:: Task directions ::
Reproduce the lines of the items word for word, starting at the first line and ending at the line that contains "TE PUEDE INTERESAR", with both of those lines included.

:: Given data ::

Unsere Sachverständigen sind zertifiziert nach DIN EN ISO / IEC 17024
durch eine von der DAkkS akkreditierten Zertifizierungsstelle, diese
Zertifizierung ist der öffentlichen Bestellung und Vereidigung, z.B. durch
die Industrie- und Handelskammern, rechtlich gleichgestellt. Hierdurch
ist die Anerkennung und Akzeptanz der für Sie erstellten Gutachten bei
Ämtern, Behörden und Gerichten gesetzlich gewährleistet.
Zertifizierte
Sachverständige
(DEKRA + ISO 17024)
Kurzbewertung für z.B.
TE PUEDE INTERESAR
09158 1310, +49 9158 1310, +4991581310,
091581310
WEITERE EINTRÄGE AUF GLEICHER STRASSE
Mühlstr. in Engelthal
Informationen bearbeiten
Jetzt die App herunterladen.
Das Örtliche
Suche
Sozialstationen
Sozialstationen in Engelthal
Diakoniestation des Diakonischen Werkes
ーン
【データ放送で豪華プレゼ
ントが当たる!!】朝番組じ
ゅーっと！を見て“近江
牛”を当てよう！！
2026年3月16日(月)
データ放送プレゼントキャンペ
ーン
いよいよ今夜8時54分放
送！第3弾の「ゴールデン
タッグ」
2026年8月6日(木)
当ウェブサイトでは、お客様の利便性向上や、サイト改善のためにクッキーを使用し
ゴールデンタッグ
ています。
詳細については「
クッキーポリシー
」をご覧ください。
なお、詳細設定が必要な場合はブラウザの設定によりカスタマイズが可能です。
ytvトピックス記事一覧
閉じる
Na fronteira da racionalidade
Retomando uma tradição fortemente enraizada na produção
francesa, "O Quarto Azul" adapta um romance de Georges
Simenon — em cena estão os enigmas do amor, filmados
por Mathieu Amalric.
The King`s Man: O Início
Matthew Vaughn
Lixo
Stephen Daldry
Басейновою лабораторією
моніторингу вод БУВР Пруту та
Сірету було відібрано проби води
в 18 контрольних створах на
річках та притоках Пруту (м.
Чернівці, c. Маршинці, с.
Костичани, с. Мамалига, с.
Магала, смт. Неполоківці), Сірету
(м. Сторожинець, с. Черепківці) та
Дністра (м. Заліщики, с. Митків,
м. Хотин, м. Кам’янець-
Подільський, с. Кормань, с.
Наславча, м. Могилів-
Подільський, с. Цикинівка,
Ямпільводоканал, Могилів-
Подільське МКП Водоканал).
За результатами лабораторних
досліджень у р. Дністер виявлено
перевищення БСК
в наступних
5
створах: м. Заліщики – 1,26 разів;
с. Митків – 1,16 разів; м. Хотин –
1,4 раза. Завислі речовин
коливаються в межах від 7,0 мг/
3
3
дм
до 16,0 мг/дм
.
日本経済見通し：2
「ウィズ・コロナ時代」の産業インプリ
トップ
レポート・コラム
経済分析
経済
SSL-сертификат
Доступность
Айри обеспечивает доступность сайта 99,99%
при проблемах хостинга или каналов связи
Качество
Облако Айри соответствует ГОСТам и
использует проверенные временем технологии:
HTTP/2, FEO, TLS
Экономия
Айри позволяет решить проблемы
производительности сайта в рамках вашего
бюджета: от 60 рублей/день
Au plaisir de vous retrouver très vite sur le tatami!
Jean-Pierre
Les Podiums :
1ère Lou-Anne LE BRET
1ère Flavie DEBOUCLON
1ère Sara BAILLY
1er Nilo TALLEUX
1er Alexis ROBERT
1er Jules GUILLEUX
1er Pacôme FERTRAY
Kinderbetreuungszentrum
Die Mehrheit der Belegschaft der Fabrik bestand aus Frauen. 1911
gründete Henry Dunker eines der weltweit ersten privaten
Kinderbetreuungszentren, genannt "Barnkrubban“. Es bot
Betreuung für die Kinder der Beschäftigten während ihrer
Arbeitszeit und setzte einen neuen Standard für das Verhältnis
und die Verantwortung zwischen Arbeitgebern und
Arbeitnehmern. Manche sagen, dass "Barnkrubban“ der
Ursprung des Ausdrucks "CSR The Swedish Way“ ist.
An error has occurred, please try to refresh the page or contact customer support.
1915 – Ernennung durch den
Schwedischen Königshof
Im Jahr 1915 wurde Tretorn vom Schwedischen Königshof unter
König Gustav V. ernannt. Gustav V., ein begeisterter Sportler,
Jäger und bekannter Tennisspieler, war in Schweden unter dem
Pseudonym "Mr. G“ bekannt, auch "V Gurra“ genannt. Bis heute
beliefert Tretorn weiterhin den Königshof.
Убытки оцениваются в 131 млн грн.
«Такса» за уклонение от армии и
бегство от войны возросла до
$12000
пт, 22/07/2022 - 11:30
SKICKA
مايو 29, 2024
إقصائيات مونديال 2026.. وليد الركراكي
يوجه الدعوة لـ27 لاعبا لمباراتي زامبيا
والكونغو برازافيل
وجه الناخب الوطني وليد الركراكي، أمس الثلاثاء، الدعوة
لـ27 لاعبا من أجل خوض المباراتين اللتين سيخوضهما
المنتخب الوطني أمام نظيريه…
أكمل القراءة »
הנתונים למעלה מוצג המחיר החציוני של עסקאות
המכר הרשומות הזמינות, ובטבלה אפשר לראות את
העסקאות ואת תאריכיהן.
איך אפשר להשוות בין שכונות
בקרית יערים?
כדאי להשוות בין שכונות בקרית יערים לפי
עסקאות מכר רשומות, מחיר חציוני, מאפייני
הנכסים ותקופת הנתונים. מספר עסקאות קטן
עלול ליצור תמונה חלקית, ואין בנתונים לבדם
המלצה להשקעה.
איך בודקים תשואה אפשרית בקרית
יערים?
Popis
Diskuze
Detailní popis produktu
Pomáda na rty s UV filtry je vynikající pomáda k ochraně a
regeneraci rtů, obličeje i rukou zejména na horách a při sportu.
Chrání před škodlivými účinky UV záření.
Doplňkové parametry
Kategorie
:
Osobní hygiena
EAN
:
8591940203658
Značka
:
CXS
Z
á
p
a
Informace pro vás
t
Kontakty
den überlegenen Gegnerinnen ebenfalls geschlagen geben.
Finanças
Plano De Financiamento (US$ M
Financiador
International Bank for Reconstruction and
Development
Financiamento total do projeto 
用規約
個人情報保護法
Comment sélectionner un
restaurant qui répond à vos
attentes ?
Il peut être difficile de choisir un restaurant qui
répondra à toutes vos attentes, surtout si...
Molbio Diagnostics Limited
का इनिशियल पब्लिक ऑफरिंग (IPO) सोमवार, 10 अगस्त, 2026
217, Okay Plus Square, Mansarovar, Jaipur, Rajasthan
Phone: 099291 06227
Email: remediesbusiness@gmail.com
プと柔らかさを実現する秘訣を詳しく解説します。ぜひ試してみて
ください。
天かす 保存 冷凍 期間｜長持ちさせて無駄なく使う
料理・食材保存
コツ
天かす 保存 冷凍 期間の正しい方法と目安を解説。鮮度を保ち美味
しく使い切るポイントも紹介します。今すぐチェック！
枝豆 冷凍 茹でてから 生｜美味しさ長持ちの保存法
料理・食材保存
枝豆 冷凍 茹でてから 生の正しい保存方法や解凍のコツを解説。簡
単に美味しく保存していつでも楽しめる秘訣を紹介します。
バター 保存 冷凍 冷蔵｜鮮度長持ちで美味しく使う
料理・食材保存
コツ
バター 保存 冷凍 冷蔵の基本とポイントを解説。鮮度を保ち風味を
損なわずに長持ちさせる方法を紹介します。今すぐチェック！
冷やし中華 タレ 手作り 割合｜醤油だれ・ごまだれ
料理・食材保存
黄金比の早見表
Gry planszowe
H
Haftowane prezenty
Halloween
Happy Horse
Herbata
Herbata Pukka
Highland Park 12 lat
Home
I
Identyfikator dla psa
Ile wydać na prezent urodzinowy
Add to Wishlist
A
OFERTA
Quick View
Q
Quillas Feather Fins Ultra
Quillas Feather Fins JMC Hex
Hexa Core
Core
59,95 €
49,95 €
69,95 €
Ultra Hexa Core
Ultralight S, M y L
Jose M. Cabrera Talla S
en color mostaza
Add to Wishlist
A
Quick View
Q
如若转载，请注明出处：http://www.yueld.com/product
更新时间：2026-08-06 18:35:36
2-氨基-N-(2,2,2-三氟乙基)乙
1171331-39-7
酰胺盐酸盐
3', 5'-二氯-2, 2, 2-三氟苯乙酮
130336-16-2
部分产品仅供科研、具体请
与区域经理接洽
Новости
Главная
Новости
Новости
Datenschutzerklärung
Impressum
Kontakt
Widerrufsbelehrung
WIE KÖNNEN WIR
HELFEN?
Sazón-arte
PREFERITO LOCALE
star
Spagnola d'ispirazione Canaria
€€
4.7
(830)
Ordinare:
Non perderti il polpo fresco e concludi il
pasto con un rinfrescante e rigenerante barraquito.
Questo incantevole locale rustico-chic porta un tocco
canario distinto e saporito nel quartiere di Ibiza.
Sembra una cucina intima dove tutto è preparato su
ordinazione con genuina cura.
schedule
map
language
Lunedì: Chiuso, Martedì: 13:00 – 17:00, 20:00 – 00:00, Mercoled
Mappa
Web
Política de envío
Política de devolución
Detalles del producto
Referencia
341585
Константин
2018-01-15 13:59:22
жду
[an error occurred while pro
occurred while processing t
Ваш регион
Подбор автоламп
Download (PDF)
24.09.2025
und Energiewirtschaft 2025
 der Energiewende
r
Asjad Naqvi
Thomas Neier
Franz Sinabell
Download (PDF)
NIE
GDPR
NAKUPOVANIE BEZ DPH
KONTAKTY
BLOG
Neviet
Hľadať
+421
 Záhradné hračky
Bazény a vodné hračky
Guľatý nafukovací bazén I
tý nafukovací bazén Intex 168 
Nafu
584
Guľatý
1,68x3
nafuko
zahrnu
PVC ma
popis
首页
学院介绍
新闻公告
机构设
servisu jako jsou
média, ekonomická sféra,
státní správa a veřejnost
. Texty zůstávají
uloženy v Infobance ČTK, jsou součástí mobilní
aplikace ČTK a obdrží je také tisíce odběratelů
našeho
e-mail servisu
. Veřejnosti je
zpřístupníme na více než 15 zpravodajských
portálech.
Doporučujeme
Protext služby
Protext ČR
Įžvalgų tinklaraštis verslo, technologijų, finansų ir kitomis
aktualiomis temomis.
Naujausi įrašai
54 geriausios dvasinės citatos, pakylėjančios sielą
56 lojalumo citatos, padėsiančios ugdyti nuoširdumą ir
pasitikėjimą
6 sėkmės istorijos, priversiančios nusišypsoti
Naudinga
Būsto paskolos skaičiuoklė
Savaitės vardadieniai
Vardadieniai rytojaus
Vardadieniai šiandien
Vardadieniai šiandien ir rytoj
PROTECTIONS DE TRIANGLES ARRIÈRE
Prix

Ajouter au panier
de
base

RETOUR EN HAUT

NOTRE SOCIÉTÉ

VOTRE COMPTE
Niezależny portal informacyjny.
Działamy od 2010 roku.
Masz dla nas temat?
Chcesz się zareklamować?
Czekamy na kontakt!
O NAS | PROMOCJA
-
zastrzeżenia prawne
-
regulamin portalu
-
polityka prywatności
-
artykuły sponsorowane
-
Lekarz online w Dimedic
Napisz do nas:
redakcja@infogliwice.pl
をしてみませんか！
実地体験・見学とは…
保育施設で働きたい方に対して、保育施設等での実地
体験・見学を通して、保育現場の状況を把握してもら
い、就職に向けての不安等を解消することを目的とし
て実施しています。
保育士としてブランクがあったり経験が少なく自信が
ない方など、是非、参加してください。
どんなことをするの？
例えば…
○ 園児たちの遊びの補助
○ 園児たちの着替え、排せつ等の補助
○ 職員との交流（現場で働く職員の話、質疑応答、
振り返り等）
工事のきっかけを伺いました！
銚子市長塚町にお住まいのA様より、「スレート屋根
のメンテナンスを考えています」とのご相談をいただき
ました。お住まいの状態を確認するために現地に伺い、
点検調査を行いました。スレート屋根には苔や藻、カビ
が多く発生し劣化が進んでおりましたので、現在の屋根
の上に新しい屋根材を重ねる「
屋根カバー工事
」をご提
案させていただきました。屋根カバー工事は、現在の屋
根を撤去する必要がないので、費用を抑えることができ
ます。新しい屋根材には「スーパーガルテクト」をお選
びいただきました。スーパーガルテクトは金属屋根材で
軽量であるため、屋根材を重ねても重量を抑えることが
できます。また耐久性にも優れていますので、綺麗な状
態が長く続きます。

:: Answer area ::
Unsere Sachverständigen sind zertifiziert nach DIN EN ISO / IEC 17024
durch eine von der DAkkS akkreditierten Zertifizierungsstelle, diese
Zertifizierung ist der öffentlichen Bestellung und Vereidigung, z.B. durch
die Industrie- und Handelskammern, rechtlich gleichgestellt. Hierdurch
ist die Anerkennung und Akzeptanz der für Sie erstellten Gutachten bei
Ämtern, Behörden und Gerichten gesetzlich gewährleistet.
Zertifizierte
Sachverständige
(DEKRA + ISO 17024)
Kurzbewertung für z.B.
TE PUEDE INTERESAR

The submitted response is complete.